There are about 4000 manufacturing units in Lucknow having individual turnover of Rs.10 crore to 10 lacs.  The total turnover of industry is about Rs.1000 crore including export out of India of about Rs.200 crore.

Wednesday, 8 February 2012

Access to Finance : Major Concern for MSMEs

The crucial role and place of the MSME sector in the Indian economy is well established now. These enterprises not only provide employment to a large number of unskilled and semi-skilled people but also support bigger industries by supplying raw material, basic goods, finished parts and components, etc.

There are about 2.6 crore enterprises in this sector. The sector accounts for 45 % of the manufactured output and 8%  of the GDP. MSMEs contributed close to 40 % of all exports from the country and employ nearly 6 crore people which is next only to the agricultural sector. MSME is the best vehicle for inclusive growth, to create local demand and consumption.

The Government of India had taken a right step by enacting the MSMED Act, 2006. Advances extended to the MSE sector are treated as priority sector advances and as per the RBI guidelines, banks are required to extend at least 60% of their advances to the MSE sector to Micro Enterprises.

However, the statistics available says different, as according to the Fourth Census of MSME sector (September 2009), only 5.18 percent of the units had availed of finance through institutional sources while 2.05 percent of them had finance from non-institutional sources and the majority of units (92.77 percent) had no finance or depended on self-finance. Considering this extent of financial exclusion in the sector, the problem of unavailability of finance is overshadowing the issue of high cost of credit. The state has a strong base of MSMEs of around 31lacs, but overall position  is  not different as at national level.

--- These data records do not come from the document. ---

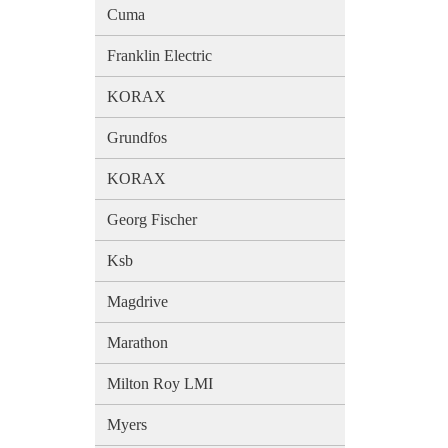
Cuma
Franklin Electric
KORAX
Grundfos
KORAX
Georg Fischer
Ksb
Magdrive
Marathon
Milton Roy LMI
Myers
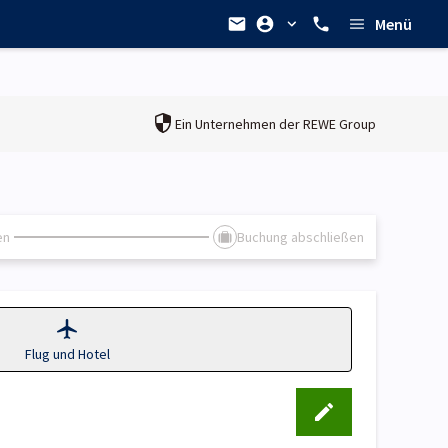
Menü
Ein Unternehmen der
REWE Group
en
Buchung abschließen
Flug und Hotel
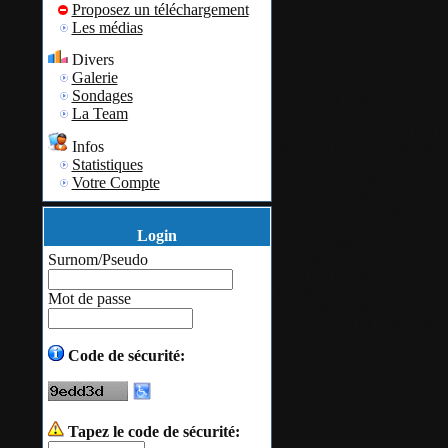
Proposez un téléchargement
Le Ch@land - Bil
Les médias
Divers
Par
le_chaland
Galerie
Sondages
Aucun tag associé
La Team
La fin de l'année est pour moi l'
Infos
Voici pour commencer la liste de
Traduction Française du MOD 
Statistiques
The Anonymous Mailer
Votre Compte
PrivacyKeyboard
Ecran de veille des Amoureux
HxD Hex Editor
Login
Anti-Keylogger
Les traductions de PrivacyKeybo
Surnom/Pseudo
celles-ci. J'ai contacté ces dernier
Mon site internet continue son 
Mot de passe
libre et mes compétences,
comme
vrais jeux qu'il est possible aux 
Code de sécurité:
Tapez le code de sécurité:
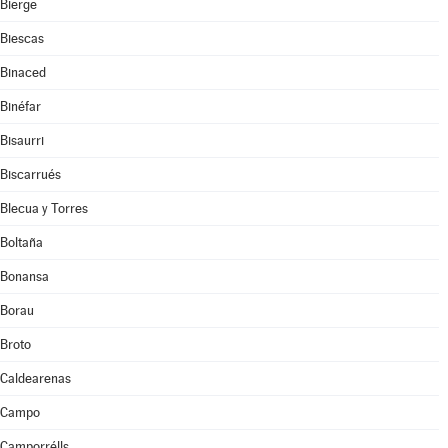
Bierge
Biescas
Binaced
Binéfar
Bisaurri
Biscarrués
Blecua y Torres
Boltaña
Bonansa
Borau
Broto
Caldearenas
Campo
Camporrélls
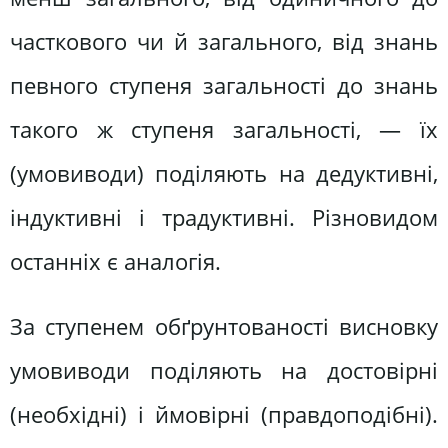
часткового чи й загального, від знань
певного ступеня загальності до знань
такого ж ступеня загальності, — їх
(умовиводи) поділяють на дедуктивні,
індуктивні і традуктивні. Різновидом
останніх є аналогія.
За ступенем обґрунтованості висновку
умовиводи поділяють на достовірні
(необхідні) і ймовірні (правдоподібні).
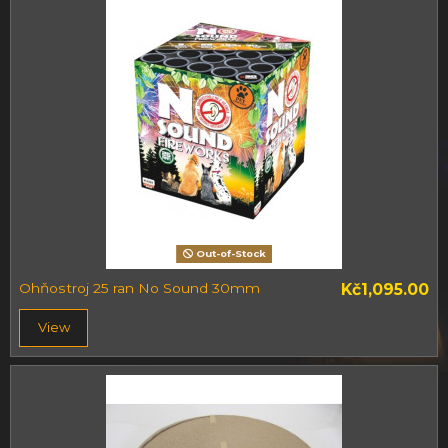
Out-of-Stock
Ohňostroj 25 ran No Sound 30mm
Kč1,095.00
View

While lending to MSMEs, specially to MSEs,  there is too much distrust in their relationship with the banks/Financial Institutions (FIs). There is need to change the role of banks/FIs from money lenders to business partners .They should start providing advisory and planning services actively, and their staff should be  trained to help MSMEs in diverse areas including marketing, technology and market access.

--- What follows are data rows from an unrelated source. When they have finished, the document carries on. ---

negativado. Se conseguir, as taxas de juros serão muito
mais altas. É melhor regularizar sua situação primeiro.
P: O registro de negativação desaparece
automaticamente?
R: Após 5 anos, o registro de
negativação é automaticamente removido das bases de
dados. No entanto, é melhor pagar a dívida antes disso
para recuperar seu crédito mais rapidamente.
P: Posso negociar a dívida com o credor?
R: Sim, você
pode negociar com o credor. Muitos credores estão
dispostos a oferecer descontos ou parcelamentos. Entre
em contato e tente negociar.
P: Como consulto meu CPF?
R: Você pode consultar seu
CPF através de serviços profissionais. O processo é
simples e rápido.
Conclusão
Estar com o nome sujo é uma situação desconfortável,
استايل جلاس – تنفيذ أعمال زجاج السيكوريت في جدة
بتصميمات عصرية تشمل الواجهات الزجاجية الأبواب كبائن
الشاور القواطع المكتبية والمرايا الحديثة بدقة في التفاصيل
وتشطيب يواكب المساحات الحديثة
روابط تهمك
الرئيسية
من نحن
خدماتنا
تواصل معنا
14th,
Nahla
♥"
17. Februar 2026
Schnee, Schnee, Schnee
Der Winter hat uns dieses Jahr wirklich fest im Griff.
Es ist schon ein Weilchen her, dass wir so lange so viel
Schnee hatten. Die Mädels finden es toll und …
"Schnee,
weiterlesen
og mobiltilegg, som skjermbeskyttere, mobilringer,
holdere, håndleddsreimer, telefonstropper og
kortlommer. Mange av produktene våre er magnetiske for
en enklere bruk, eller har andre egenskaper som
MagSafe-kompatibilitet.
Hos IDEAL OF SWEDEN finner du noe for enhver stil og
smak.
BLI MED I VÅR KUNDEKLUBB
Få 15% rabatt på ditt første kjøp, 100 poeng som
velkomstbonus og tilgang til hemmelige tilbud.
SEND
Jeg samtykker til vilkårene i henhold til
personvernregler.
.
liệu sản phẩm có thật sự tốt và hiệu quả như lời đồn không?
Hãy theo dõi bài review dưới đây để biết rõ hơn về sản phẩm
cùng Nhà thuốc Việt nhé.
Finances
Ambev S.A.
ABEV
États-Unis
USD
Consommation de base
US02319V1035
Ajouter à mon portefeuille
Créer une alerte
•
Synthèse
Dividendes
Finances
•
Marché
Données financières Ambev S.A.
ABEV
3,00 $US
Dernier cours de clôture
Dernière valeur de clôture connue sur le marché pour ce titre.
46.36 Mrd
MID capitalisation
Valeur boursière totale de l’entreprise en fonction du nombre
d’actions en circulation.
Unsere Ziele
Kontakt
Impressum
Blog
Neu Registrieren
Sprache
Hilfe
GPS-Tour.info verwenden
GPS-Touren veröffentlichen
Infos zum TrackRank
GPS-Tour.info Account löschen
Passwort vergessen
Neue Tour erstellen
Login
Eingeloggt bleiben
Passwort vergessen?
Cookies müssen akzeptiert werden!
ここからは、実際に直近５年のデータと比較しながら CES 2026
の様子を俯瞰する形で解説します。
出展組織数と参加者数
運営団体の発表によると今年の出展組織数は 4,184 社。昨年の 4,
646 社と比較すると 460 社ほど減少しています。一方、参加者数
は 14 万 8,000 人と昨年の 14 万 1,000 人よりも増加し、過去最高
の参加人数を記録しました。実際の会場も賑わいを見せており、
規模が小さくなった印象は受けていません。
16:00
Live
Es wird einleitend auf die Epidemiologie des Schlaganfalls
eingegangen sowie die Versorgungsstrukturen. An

The government should also focus on establishing mechanisms to improve the credit information infrastructure, strengthen creditors' rights, speed up payment by corporate, avail more alternative sources of capital, and ensure timely identification and prevention of sickness in MSMEs .  

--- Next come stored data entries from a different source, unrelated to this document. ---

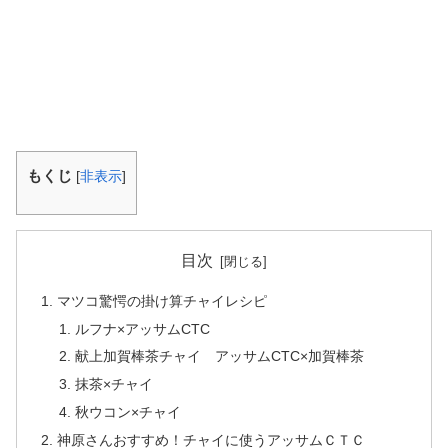
もくじ
[
非表示
]
目次
マツコ驚愕の掛け算チャイレシピ
ルフナ×アッサムCTC
献上加賀棒茶チャイ アッサムCTC×加賀棒茶
抹茶×チャイ
秋ウコン×チャイ
神原さんおすすめ！チャイに使うアッサムＣＴＣ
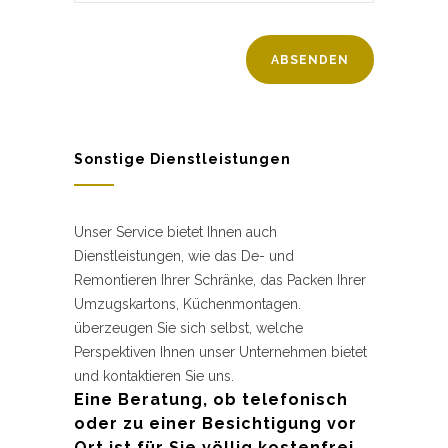
Sonstige Dienstleistungen
Unser Service bietet Ihnen auch
Dienstleistungen, wie das De- und
Remontieren Ihrer Schränke, das Packen Ihrer
Umzugskartons, Küchenmontagen.
überzeugen Sie sich selbst, welche
Perspektiven Ihnen unser Unternehmen bietet
und kontaktieren Sie uns.
Eine Beratung, ob telefonisch
oder zu einer Besichtigung vor
Ort ist für Sie völlig kostenfrei.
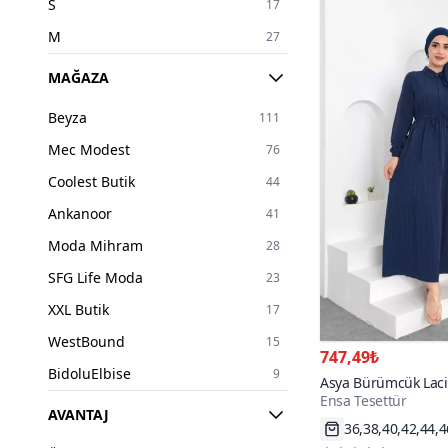
S
17
M
27
L
23
MAĞAZA
XL
23
Beyza
111
XXL
4
Mec Modest
76
2XL
22
Coolest Butik
44
3XL
3
Ankanoor
41
34
6
Moda Mihram
28
36
22
SFG Life Moda
23
38
205
XXL Butik
17
40
244
WestBound
15
747,49₺
42
230
BidoluElbise
9
Asya Bürümcük Laciv
44
220
Ensa Tesettür
MİSSKAYLE
5
AVANTAJ
46
190
Hızlı Kargo
Eren Style
4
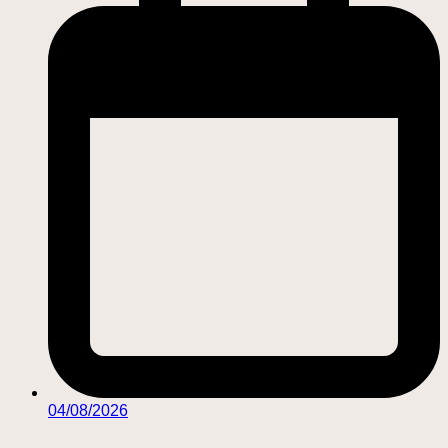
04/08/2026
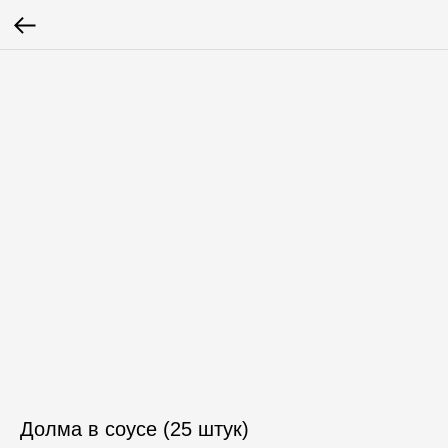
Долма в соусе (25 штук)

Such an approach will help not only the small firms seeking loans, but also the bankers/financial institutions in risk assessment and risk management. However, it is true that there shall be successes and failures, but despite the risk, financing of first time entrepreneurs is must for financial inclusion and growth of all.The state financial corporation’s/state level institutions may play a vital role and they may be given/ may share responsibilities in this regard jointly with banks.   

The interest rate hike cycle has already taken a toll on the economy with high cost of credit intensifying the strains on the industry and needless to mention here, it's the MSEs who have suffered the most. In this scenario, the reduction of CRR by 0.5% by the RBI, after third quarter review of monetary policy-2011-12, is really something that has got the hopes up, as this will enable   the banks to have excess fund of around Rs.32000 crores for lending.

However, only the availability of sufficient funds with banks is not the solution of the finance concern of the MSMEs. Unless the sector is arranged lower cost credit, finance availability only will not ease the sector. As such the government /RBI should now ensure availability of adequate finance for MSMEs and on other hand, move towards in the direction of reducing interest rates for industries, specially, for MSME sector.